Terlihat satu anak lelaki dan dua anak perempuan berwajah sinis kelihatan tidak suka pada pendatang baru.

"Nana, Ini adalah kakak-kakakmu. Anak-anak, perkenalkan diri kalian kepada Nana."

"Kim Doyoung, aku anak sulung di sini."

"Kim Yerim."

Perempuan itu terlihat sangat jutek, ia menatapku dengan tatapan tidak suka. Aku merasakan hal buruk akan segera datang darinya.

"Kim Jiho."

Satu lagi perempuan cantik yang memang tidak menatapku dengan sinis, hanya saja tatapan dan senyumannya terlihat meremehkanku.

"Jiho, antarkan Nana ke kamarnya."

"Ikut aku." cakap Jiho sambil menaikkan kedua alisnya.

Acara perkenalan pun selesai, aku mengikuti Jiho yang sedang menaiki tangga. Tangganya dihiasi dengan karpet emas dan putih sungguh perpaduan warna yang mewah.

Setelah sampai di lantai dua, aku dan Jiho memasuki lorong yang cukup panjang. Mulutku terbuka sedikit karena melihat keindahan tepat di depanku. Aku masih menatapi sekeliling rumah ini sambil berjalan mengikuti Jiho.

Tak lama kemudian, tiba-tiba Jiho memberhentikan langkahnya. Aku pun tak sengaja menabrak punggungnya

"Aduh." ringisku.

Jiho berbalik menatapku dengan bibirnya berkerut dan rahangnya mengeras.

"Apa yang kau lakukan, bodoh? Apa air liurmu mengenai pakaianku? Coba lihat!" Jiho membentakku, seolah aku sudah melakukan kesalahan yang sangat besar.

"Ti—tidak."

"Awas saja kalau ada sedikitpun air liurmu di pakaianku. Memangnya apa yang kau lihat? Oh aku tau, anak yatim piatu sepertimu tidak pernah melihat hal mewah sedikitpun bukan? Kau hanyalah sampah di rumah ini!"

Rasanya air mataku ingin mengalir deras. Dengan entengnya dia mengucapkan bahwa aku adalah sampah.

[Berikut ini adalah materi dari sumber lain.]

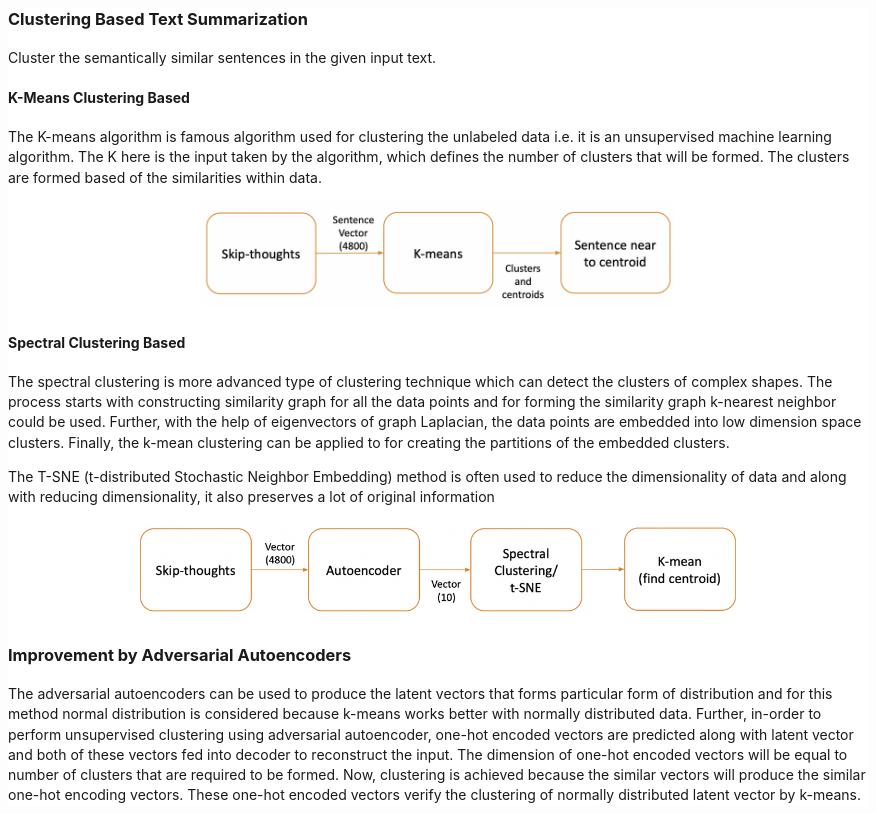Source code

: 
### Clustering Based Text Summarization
Cluster the semantically similar sentences in the given input text.

#### K-Means Clustering Based 
The K-means algorithm is famous algorithm used for clustering the unlabeled data i.e. it is an unsupervised machine learning algorithm. The K here is the input taken by the algorithm, which defines the number of clusters that will be formed. The clusters are formed based of the similarities within data. 

<p align="center">
<img src="clusteringv1.png" width="55%">
</p>

#### Spectral Clustering Based
The spectral clustering is more advanced type of clustering technique which can detect the clusters of complex shapes. The process starts with constructing similarity graph for all the data points and for forming the similarity graph k-nearest neighbor could be used. Further, with the help of eigenvectors of graph Laplacian, the data points are embedded into low dimension space clusters. Finally, the k-mean clustering can be applied to for creating the partitions of the embedded clusters.

The T-SNE (t-distributed Stochastic Neighbor Embedding) method is often used to reduce the dimensionality of data and along with reducing dimensionality, it also preserves a lot of original information

<p align="center">
<img src="clusteringV2.png" width="70%">
</p>

### Improvement by Adversarial Autoencoders
The adversarial autoencoders can be used to produce the latent vectors that forms particular form of distribution and for this method normal distribution is considered because k-means works better with normally distributed data. Further, in-order to perform unsupervised clustering using adversarial autoencoder, one-hot encoded vectors are predicted along with latent vector and both of these vectors fed into decoder to reconstruct the input. The dimension of one-hot encoded vectors will be equal to number of clusters that are required to be formed. Now, clustering is achieved because the similar vectors will produce the similar one-hot encoding vectors. These one-hot encoded vectors verify the clustering of normally distributed latent vector by k-means.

Jiho membukakan pintu kamar untukku.
Aku menatap pintu yang terbuka, dengan waktu yang bersamaan, aku merasa punggungku didorong oleh seseorang. Siapa lagi jika bukan Jiho?

"Masuklah! Kenapa kau sangat lambat?" bentak Jiho sambil menatapku remeh dan seolah-olah diriku ini sangat menjijikan.

Jiho pergi meninggalkanku. Barang-barang yang kubawa diletakkan oleh seorang pelayan yang cukup berumur.

Sebelum ia keluar dan menutup pintu, ia berkata.

"Kau harus terbiasa dengannya. Jika terjadi sesuatu, kau boleh bilang padaku. Jika aku tidak ada, mungkin malaikat pelindungmu lah yang akan melindungimu."

Apa katanya? Malaikat pelindung? Ini sangat kekanakan. Walaupun umurku baru 13 tahun, tetap saja dongeng seperti itu dapat membuatku merasakan aneh dan geli

"Dia akan datang." bisiknya sebelum menutup pintu kamarku.